David is a useful player page for beginners because big bluffing hands are often remembered for their courage instead of their logic.
A large river bet goes in, the table reacts, and the hand immediately gets described as fearless, crazy, or perfect. Those labels are entertaining, but they do not help a newer player decide whether the bluff actually made sense.
The right question is simpler:
What story was the bet telling?
That is why David-style hands are worth studying. They train beginners to ask whether the line supports the pressure, not whether the bet looked bold.
Large bluffs only work when the value region looks real
An overbet or shove is not strong simply because it is large.
It becomes strong when the opponent can believe the bettor has enough value hands to justify such a polar size.

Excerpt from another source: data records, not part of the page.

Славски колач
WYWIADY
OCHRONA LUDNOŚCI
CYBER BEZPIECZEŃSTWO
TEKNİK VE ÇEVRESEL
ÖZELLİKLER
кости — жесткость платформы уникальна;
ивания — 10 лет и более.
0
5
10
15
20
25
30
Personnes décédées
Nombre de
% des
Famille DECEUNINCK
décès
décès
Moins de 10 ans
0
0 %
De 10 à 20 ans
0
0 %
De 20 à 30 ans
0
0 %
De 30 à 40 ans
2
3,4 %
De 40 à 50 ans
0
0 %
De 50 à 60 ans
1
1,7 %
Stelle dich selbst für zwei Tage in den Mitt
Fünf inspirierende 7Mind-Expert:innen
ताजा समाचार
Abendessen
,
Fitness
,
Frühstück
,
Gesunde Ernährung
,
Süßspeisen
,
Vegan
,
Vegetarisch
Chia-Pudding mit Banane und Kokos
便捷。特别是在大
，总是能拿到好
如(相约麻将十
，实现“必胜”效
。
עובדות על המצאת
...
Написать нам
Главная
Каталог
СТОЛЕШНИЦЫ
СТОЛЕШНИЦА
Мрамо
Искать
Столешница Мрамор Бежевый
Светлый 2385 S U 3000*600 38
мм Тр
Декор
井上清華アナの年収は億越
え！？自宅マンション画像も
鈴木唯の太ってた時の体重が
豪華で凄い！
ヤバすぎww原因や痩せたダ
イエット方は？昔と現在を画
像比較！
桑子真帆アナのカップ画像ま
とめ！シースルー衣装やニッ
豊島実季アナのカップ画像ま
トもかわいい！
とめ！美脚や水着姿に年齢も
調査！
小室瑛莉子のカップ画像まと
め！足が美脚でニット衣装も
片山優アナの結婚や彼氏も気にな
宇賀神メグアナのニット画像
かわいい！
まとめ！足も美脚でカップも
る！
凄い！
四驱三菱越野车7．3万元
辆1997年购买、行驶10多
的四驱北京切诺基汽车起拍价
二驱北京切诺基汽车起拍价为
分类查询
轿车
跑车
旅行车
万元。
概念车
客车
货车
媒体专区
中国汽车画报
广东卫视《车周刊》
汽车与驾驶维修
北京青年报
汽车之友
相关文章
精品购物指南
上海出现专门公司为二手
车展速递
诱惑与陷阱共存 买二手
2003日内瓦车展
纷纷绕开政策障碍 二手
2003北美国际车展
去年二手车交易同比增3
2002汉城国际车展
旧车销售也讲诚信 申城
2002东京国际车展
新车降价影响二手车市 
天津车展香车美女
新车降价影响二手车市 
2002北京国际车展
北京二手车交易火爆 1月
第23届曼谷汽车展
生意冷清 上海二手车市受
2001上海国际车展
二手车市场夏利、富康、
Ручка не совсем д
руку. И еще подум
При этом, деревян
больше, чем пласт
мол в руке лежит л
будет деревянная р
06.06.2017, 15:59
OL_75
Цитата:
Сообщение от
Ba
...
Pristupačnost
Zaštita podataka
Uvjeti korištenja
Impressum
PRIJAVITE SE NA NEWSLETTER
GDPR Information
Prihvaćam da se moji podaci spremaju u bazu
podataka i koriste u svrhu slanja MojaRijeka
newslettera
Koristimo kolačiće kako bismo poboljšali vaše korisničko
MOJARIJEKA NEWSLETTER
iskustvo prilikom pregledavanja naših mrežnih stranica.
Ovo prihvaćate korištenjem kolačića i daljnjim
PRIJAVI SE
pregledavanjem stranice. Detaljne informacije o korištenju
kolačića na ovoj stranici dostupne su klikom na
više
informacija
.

If the line contains many natural strong hands and the board supports them, pressure becomes credible. If the value region is thin or awkward, the same size can look like noise.
This is the first David lesson. Before admiring the bluff, count the value.
If you cannot explain which strong hands would bet this way, the bluff is probably less sound than it looks in the clip.
Big bluffs target specific parts of the range
The best river bluffs are not trying to fold everything.
They are usually trying to move a very specific category of hand: bluff-catchers, capped one-pair hands, or medium-strength holdings that are strong enough to reach the river and weak enough to hate a huge price.
That means the target matters as much as the size. If the opponent’s range contains many hands that can still continue comfortably, the overbet may fail for structural reasons. If the range is heavy with medium-strength bluff-catchers, the same size may become excellent.
David-style hands are useful because they make this distinction visible. Pressure works best when it is pointed at a precise victim.
The board decides whether the story is natural
Beginners often rush from “I want folds” to “I should bet very big.”
The board may not support that jump.
Some runouts clearly favor the aggressor and create a natural polar story. Some runouts help the caller more and make the big bluff feel forced. Some turn and river combinations produce plenty of missed draws. Others leave the bettor with too little air and too much thin value to credibly overbet.
This is why David-style hands should be reviewed board-first. Which strong hands arrive? Which draws miss? Which value hands truly choose this size? If the answers are clean, the bluff has a foundation. If they are messy, the bet is relying on emotion more than structure.
Calling the bluff still starts with price
Big bluffs also create bad hero calls.
A suspicious river shove is not a free invitation to click call. The caller still needs a price. The caller still needs enough bluffs in range. The caller still has to beat the right part of the story.
That is where pot odds belong. The river decision should not begin with whether the bluff looked bold. It should begin with how often the call needs to win and whether the bettor can really have enough misses.
David-style hands are useful because they train both sides of the pot: how to build a strong bluff and how to defend against one.
What beginners should keep
Keep the instinct to ask whether the bet’s story makes sense.
Do not stop at the size. Review the line, count the believable value hands, identify the target, and then decide whether the bluff deserved the chips. The useful David lesson is simple: big bluffs need a clear story before they need nerve.